Hello,
I’ve heard about the dask parquet improvements, and I wanted to try a few things out. In many cases, performance is much, much better, but dask still seems to be very slow with some things.
For example, I have a ~2TB parquet file with about 30K partitions. It’s an imbalanced dataset where column y has many more 0’s than 1’s.

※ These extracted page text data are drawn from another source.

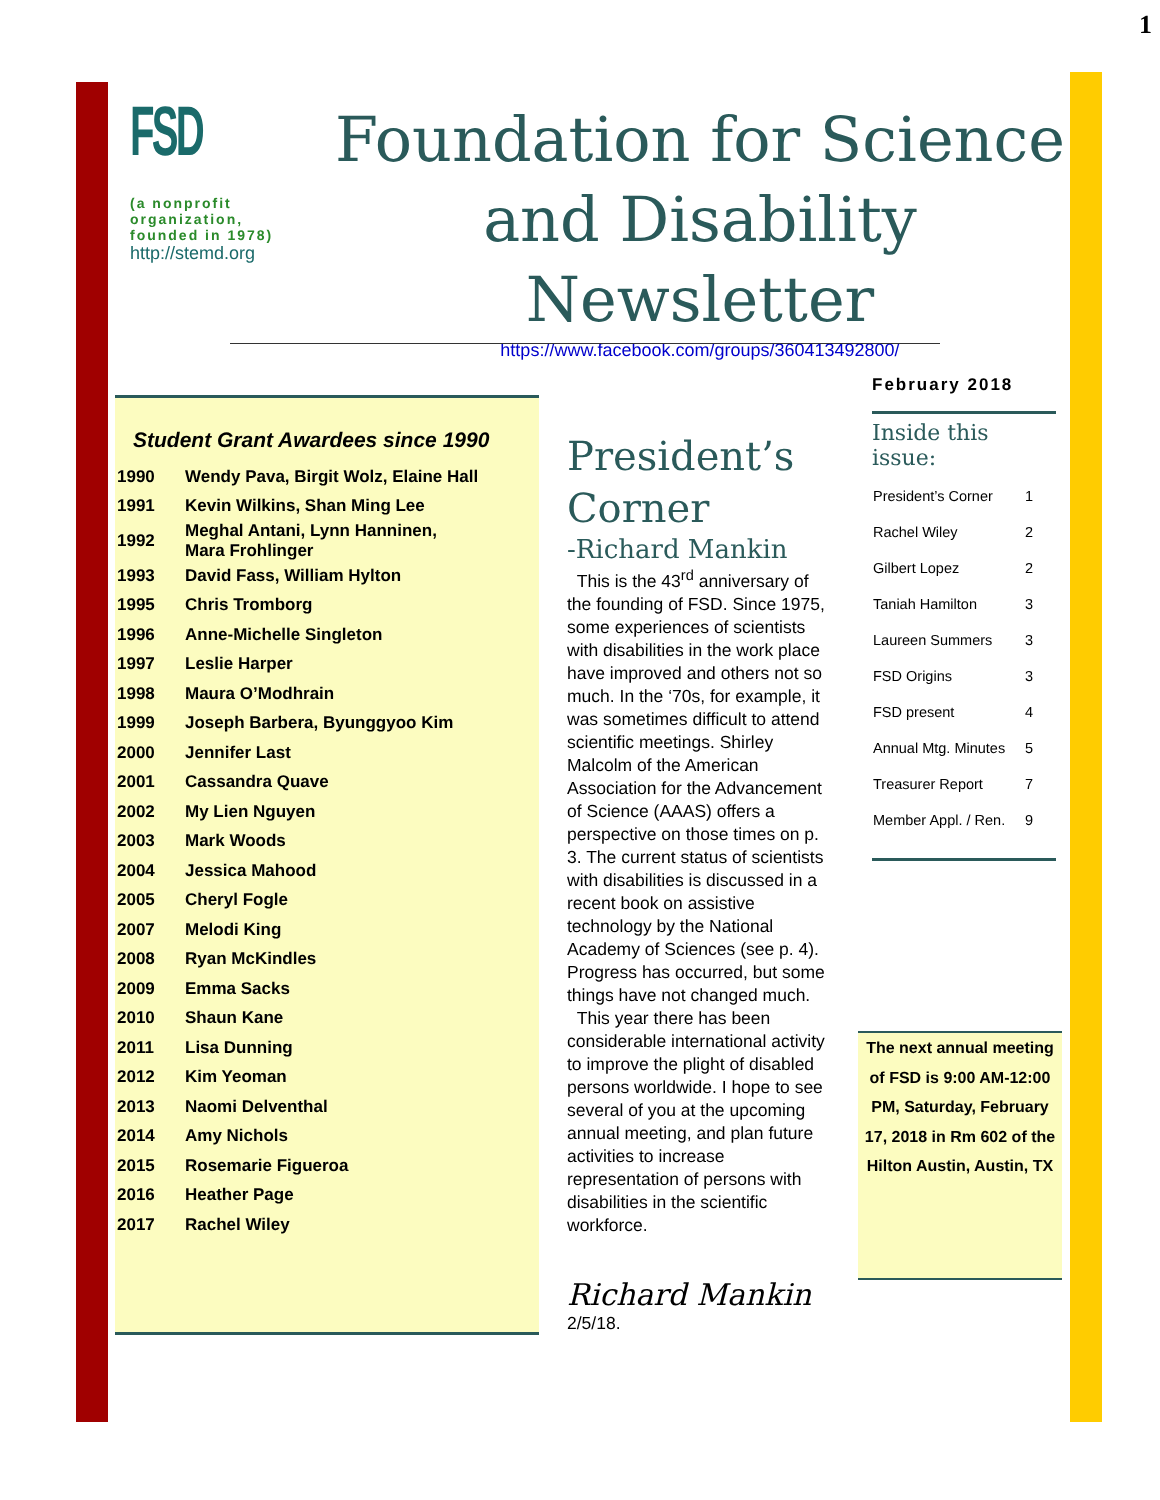1
FSD
(a nonprofit organization, founded in 1978)
http://stemd.org
Foundation for Science and Disability Newsletter
https://www.facebook.com/groups/360413492800/
Student Grant Awardees since 1990
| 1990 | Wendy Pava, Birgit Wolz, Elaine Hall |
| 1991 | Kevin Wilkins, Shan Ming Lee |
| 1992 | Meghal Antani, Lynn Hanninen, Mara Frohlinger |
| 1993 | David Fass, William Hylton |
| 1995 | Chris Tromborg |
| 1996 | Anne-Michelle Singleton |
| 1997 | Leslie Harper |
| 1998 | Maura O’Modhrain |
| 1999 | Joseph Barbera, Byunggyoo Kim |
| 2000 | Jennifer Last |
| 2001 | Cassandra Quave |
| 2002 | My Lien Nguyen |
| 2003 | Mark Woods |
| 2004 | Jessica Mahood |
| 2005 | Cheryl Fogle |
| 2007 | Melodi King |
| 2008 | Ryan McKindles |
| 2009 | Emma Sacks |
| 2010 | Shaun Kane |
| 2011 | Lisa Dunning |
| 2012 | Kim Yeoman |
| 2013 | Naomi Delventhal |
| 2014 | Amy Nichols |
| 2015 | Rosemarie Figueroa |
| 2016 | Heather Page |
| 2017 | Rachel Wiley |
President’s Corner
-Richard Mankin
This is the 43<sup>rd</sup> anniversary of the founding of FSD. Since 1975, some experiences of scientists with disabilities in the work place have improved and others not so much. In the ‘70s, for example, it was sometimes difficult to attend scientific meetings. Shirley Malcolm of the American Association for the Advancement of Science (AAAS) offers a perspective on those times on p. 3. The current status of scientists with disabilities is discussed in a recent book on assistive technology by the National Academy of Sciences (see p. 4). Progress has occurred, but some things have not changed much.
This year there has been considerable international activity to improve the plight of disabled persons worldwide. I hope to see several of you at the upcoming annual meeting, and plan future activities to increase representation of persons with disabilities in the scientific workforce.
Richard Mankin
2/5/18.
February 2018
Inside this issue:
| President’s Corner | 1 |
| Rachel Wiley | 2 |
| Gilbert Lopez | 2 |
| Taniah Hamilton | 3 |
| Laureen Summers | 3 |
| FSD Origins | 3 |
| FSD present | 4 |
| Annual Mtg. Minutes | 5 |
| Treasurer Report | 7 |
| Member Appl. / Ren. | 9 |
The next annual meeting of FSD is 9:00 AM-12:00 PM, Saturday, February 17, 2018 in Rm 602 of the Hilton Austin, Austin, TX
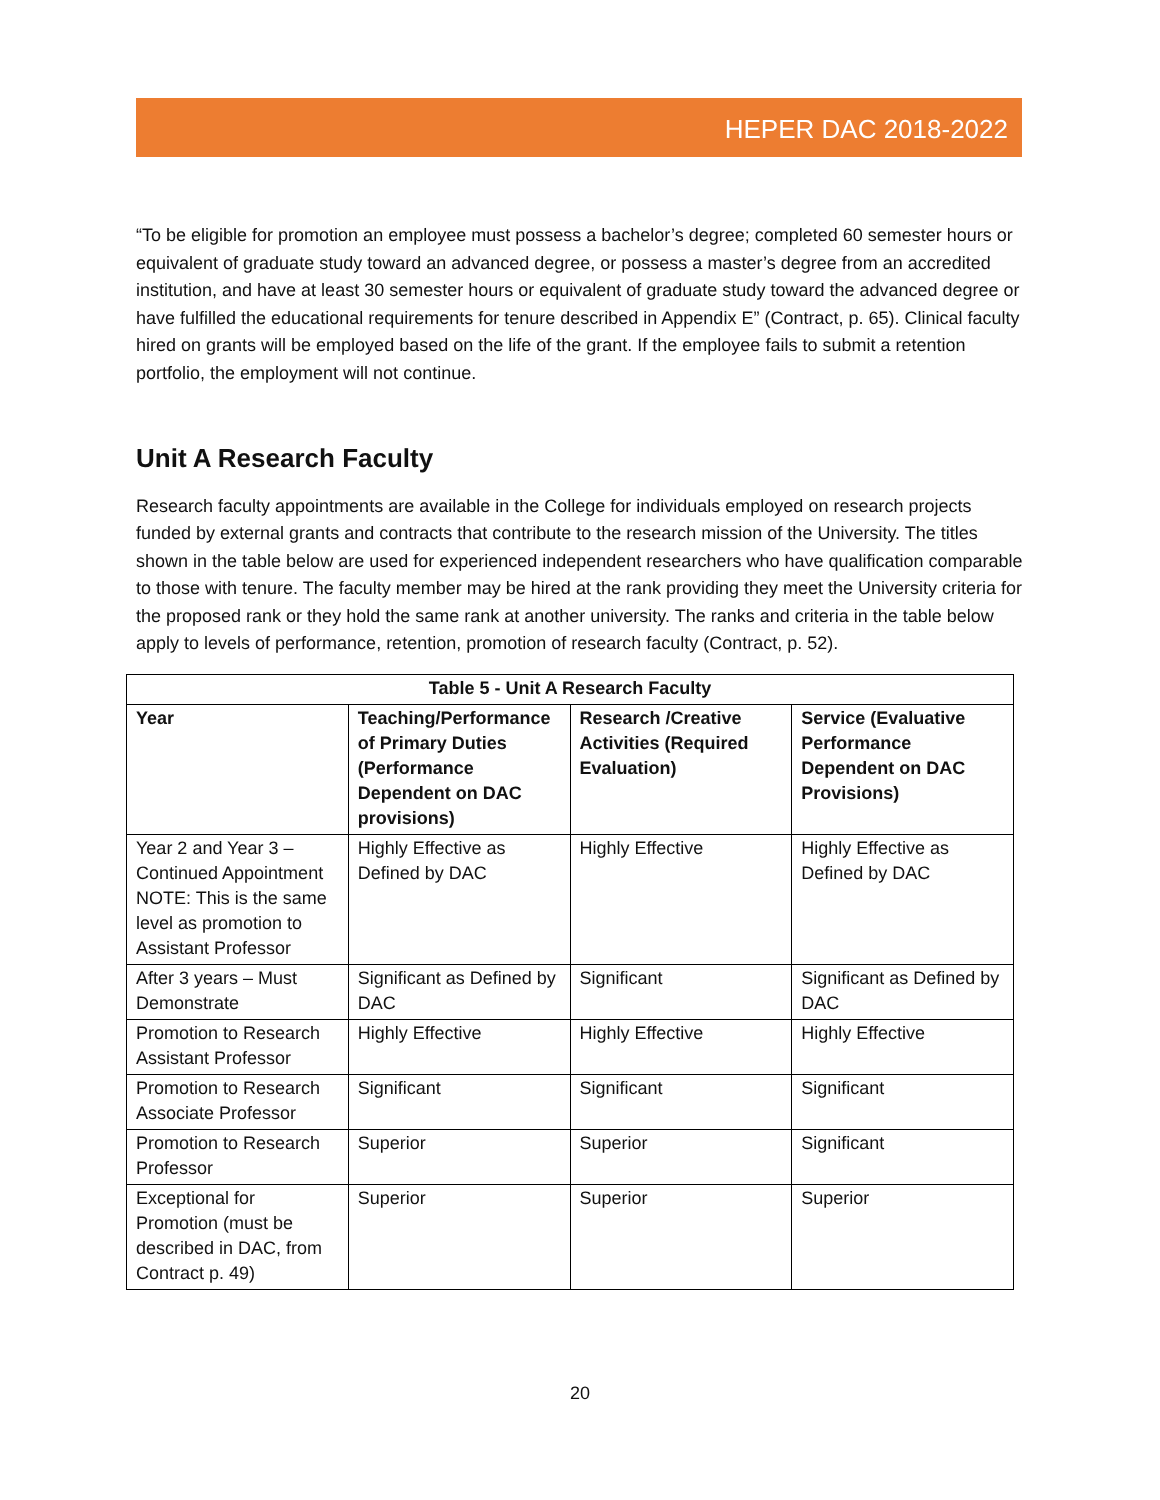HEPER DAC 2018-2022
“To be eligible for promotion an employee must possess a bachelor’s degree; completed 60 semester hours or equivalent of graduate study toward an advanced degree, or possess a master’s degree from an accredited institution, and have at least 30 semester hours or equivalent of graduate study toward the advanced degree or have fulfilled the educational requirements for tenure described in Appendix E” (Contract, p. 65). Clinical faculty hired on grants will be employed based on the life of the grant. If the employee fails to submit a retention portfolio, the employment will not continue.
Unit A Research Faculty
Research faculty appointments are available in the College for individuals employed on research projects funded by external grants and contracts that contribute to the research mission of the University. The titles shown in the table below are used for experienced independent researchers who have qualification comparable to those with tenure. The faculty member may be hired at the rank providing they meet the University criteria for the proposed rank or they hold the same rank at another university. The ranks and criteria in the table below apply to levels of performance, retention, promotion of research faculty (Contract, p. 52).
| Table 5 - Unit A Research Faculty | | | |
| --- | --- | --- | --- |
| Year | Teaching/Performance of Primary Duties (Performance Dependent on DAC provisions) | Research /Creative Activities (Required Evaluation) | Service (Evaluative Performance Dependent on DAC Provisions) |
| Year 2 and Year 3 – Continued Appointment NOTE: This is the same level as promotion to Assistant Professor | Highly Effective as Defined by DAC | Highly Effective | Highly Effective as Defined by DAC |
| After 3 years – Must Demonstrate | Significant as Defined by DAC | Significant | Significant as Defined by DAC |
| Promotion to Research Assistant Professor | Highly Effective | Highly Effective | Highly Effective |
| Promotion to Research Associate Professor | Significant | Significant | Significant |
| Promotion to Research Professor | Superior | Superior | Significant |
| Exceptional for Promotion (must be described in DAC, from Contract p. 49) | Superior | Superior | Superior |
20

In the following function, my goal is to downsample the zeros.
import dask.dataframe as dd
def downsample(df: dd.DataFrame) -> dd.DataFrame:
pos_idx = df["y"] == 1
df_pos = df.loc[pos_idx]
df_neg = df.loc[~pos_idx].sample(frac=1e-4)
df = dd.concat([df_pos, df_neg], axis=0)
df = df.repartition(npartitions=100)
df = df.set_index("index").reset_index()
return df
When I call this function on a dataframe created by dd.read_parquet
and save the output as another parquet file with to_parquet
, the process takes about 40 minutes on a cluster of five 64-core machines. Is there any way to speed it up?
For comparison, if I change all the dask calls in the downsample
function to pandas calls, and I use ray to parallelize a process where I load a partition, run downsample
on it, and save it to a new parquet file, it takes a few seconds on the same cluster.